Friday, November 15, 2019

An Early Morning Scare

So in this picture, Maggie seems unconcerned and is preoccupied by the common horse behavior of grazing. This presents a very different picture than just a mere hour or so earlier...
I emerged from the house at about 6:15, bucket of horse food in one hand, accompanied by my beloved Robin the Good who was providing escort. I had just gone through the gate when Robin began to bark; I assumed she had spotted turkeys or a deer in the field. But it was unusual that Maggie wasn't at the fence, waiting for her breakfast. She does like to eat her grain and most typically greets my early morning feed with lusty whinnies and sometimes even a buck or gallop or two. I checked the barn and didn't see her there and was wondering where she had gotten to when I spied a green lump in the middle of the field near a brush heap. The green lump, of course, was her form swaddled in her lighter winter blanket. (See above photo).

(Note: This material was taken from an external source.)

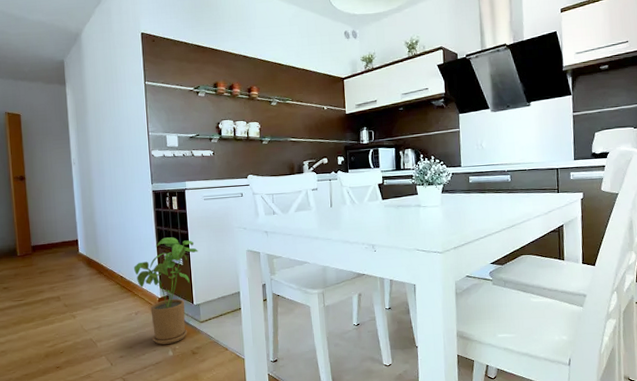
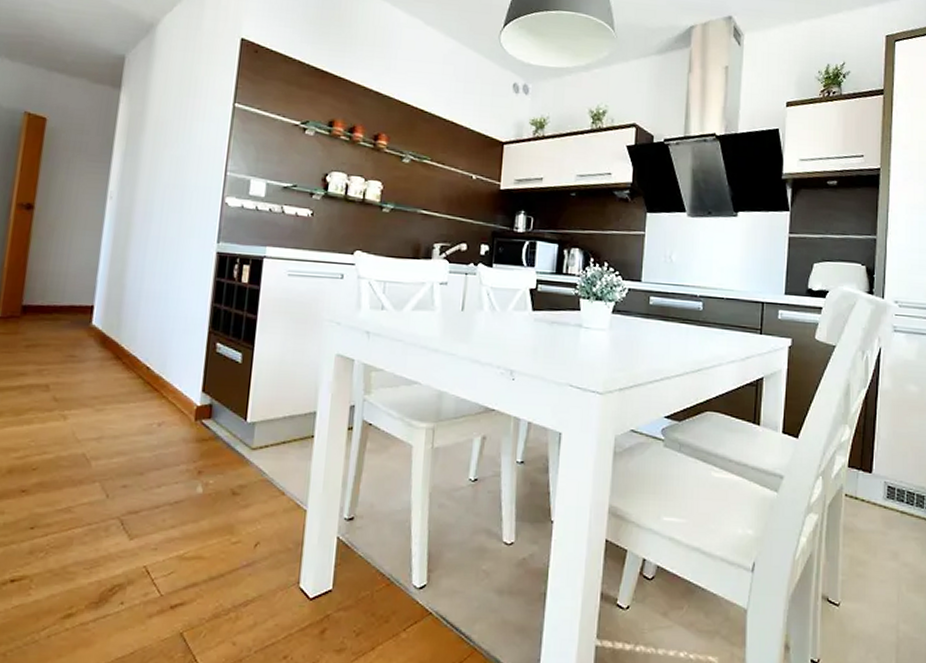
house plant: present [134,237,198,345] -> none [168,320,267,476]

My first thought was, "Good grief! Maggie has gone and died!" I mean, she is elderly and will disembark for that giant paddock in the sky sometime soon. (You will remember that my ex-blacksmith thought she should be put down last winter. She's had a whole year more to live, in relative horse bliss; getting brushed and fed and generally doing low key things.) I approached her singing her name and trying not to scare her if she was merely sleeping.

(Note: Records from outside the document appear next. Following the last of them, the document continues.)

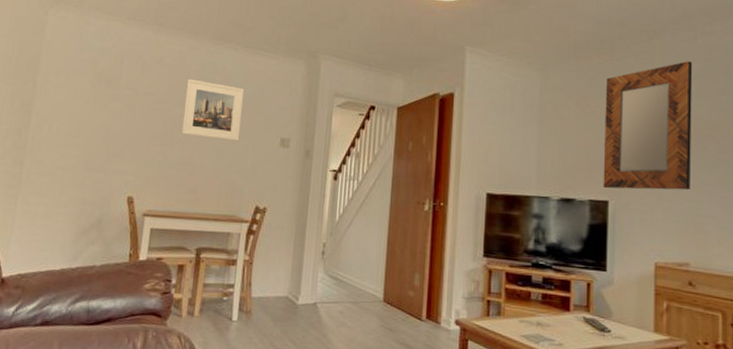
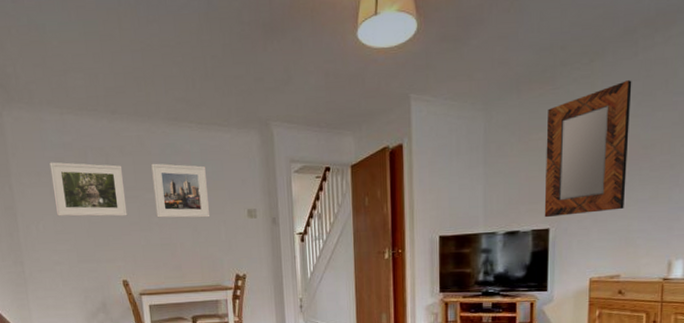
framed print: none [75,64,157,128] -> present [49,162,128,217]

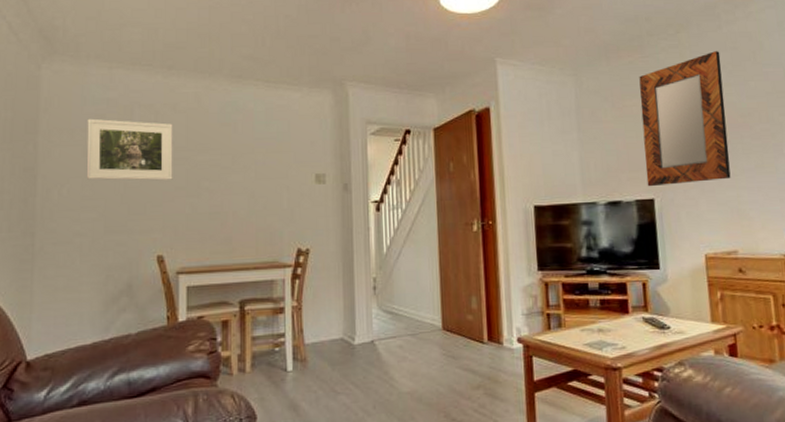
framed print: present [151,163,211,218] -> none [207,122,272,183]

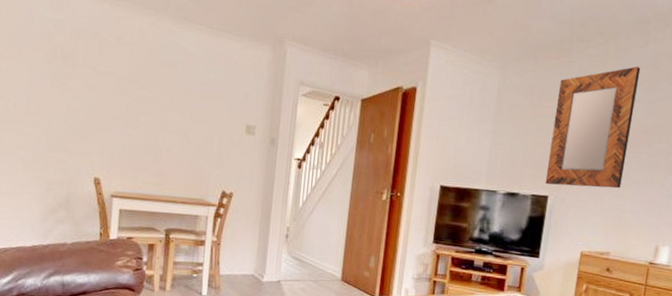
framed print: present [86,118,173,181] -> none [32,36,117,110]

But as I got closer, I realized that she was in an awkward position, lying on the ground with her feet uphill from her back and head so that if she tried to rise, she was fighting against the weight of her body. I went downhill and stroked her head and said her name and her eyes opened and she tried to get up again but just couldn't. She tried several terrifying times to stand. I started calculating in my head just how many neighbors I'd need to round up to help her regain her feet. ( Horses sometimes get "cast" in their stalls, with their legs up against a wall. They need serious help to right themselves or can hurt themselves and die. With the assistance of ropes, you can right them, but it takes strength and luck!)
I started back up the hill, considering the odds of Maggie being unhurt. But as I got to the gate, I turned and saw... MAGGIE upright and coming to get her grain. Don't ask me how she finally managed to gain her footing, but she proceeded to walk in a normal fashion- no limping or anything- and made a bee line for her grain.
I examined her but there were no cuts or swellings or abrasions... boy was she lucky. Boy was I lucky! I gave her a "bute" (the horsey equivalent advil) and took the picture above, but she had apparently already forgotten her earlier struggle and didn't seem to understand why I was fussing over her. Well, she scared the hell out of me- and too early in the morning! But Maggie is a tough old bird.